--- Task requirements ---
Reproduce the part of the listing that opens with its first line and closes with the line containing "Peut-on vendre ou louer sans diagnostics ?", both ends included, with every line unchanged.

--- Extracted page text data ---
--------------------------------

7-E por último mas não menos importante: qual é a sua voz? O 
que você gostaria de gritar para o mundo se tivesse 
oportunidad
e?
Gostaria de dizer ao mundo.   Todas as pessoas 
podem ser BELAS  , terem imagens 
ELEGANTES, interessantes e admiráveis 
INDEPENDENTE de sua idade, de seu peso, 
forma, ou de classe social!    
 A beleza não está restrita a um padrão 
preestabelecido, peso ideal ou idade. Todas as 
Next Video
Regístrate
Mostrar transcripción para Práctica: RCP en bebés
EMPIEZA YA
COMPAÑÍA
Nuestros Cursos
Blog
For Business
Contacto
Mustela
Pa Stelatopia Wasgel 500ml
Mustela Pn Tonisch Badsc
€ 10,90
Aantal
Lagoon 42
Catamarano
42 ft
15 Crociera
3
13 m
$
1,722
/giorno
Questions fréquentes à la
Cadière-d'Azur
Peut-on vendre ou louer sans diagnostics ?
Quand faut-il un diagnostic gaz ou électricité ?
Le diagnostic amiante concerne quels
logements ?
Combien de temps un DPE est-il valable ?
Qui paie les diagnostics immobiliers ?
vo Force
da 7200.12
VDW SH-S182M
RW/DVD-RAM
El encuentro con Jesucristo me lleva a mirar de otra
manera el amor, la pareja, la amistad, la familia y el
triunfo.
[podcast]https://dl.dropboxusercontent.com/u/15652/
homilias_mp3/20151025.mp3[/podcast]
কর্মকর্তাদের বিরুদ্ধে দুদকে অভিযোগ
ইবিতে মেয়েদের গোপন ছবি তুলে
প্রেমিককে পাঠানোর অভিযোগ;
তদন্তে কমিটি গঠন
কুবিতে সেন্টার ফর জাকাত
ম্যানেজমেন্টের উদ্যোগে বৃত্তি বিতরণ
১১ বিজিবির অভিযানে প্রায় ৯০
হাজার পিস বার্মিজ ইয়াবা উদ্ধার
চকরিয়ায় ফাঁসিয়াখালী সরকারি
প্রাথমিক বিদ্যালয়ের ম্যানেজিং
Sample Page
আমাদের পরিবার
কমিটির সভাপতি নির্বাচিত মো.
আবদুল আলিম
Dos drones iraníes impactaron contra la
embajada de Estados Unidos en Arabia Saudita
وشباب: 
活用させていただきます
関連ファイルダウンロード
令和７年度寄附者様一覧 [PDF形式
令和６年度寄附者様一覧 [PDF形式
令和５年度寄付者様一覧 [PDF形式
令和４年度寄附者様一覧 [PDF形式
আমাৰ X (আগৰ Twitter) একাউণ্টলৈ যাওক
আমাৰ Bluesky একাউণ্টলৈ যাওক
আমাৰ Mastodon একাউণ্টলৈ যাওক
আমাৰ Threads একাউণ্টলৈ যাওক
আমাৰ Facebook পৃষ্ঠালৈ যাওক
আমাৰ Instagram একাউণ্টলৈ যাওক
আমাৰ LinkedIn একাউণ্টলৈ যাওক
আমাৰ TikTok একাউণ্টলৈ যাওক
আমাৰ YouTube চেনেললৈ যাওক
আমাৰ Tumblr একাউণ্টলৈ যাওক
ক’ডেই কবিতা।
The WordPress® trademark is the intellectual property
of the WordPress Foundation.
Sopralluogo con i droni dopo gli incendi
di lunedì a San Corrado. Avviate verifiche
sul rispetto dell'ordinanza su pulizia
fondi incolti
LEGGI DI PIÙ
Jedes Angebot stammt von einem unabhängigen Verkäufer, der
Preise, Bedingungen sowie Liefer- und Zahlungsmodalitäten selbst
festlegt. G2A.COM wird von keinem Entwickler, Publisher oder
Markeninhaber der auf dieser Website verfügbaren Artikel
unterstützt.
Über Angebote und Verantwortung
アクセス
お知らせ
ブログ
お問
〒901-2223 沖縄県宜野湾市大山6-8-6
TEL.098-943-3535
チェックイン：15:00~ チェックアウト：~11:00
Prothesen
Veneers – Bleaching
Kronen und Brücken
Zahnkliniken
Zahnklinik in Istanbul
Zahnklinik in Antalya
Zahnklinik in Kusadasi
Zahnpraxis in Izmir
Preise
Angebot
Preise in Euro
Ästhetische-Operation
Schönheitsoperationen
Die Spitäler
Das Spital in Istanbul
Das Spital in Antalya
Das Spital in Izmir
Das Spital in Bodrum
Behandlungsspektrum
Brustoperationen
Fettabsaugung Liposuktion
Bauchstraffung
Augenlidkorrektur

--------------------------------

--- Response for this exercise ---
7-E por último mas não menos importante: qual é a sua voz? O 
que você gostaria de gritar para o mundo se tivesse 
oportunidad
e?
Gostaria de dizer ao mundo.   Todas as pessoas 
podem ser BELAS  , terem imagens 
ELEGANTES, interessantes e admiráveis 
INDEPENDENTE de sua idade, de seu peso, 
forma, ou de classe social!    
 A beleza não está restrita a um padrão 
preestabelecido, peso ideal ou idade. Todas as 
Next Video
Regístrate
Mostrar transcripción para Práctica: RCP en bebés
EMPIEZA YA
COMPAÑÍA
Nuestros Cursos
Blog
For Business
Contacto
Mustela
Pa Stelatopia Wasgel 500ml
Mustela Pn Tonisch Badsc
€ 10,90
Aantal
Lagoon 42
Catamarano
42 ft
15 Crociera
3
13 m
$
1,722
/giorno
Questions fréquentes à la
Cadière-d'Azur
Peut-on vendre ou louer sans diagnostics ?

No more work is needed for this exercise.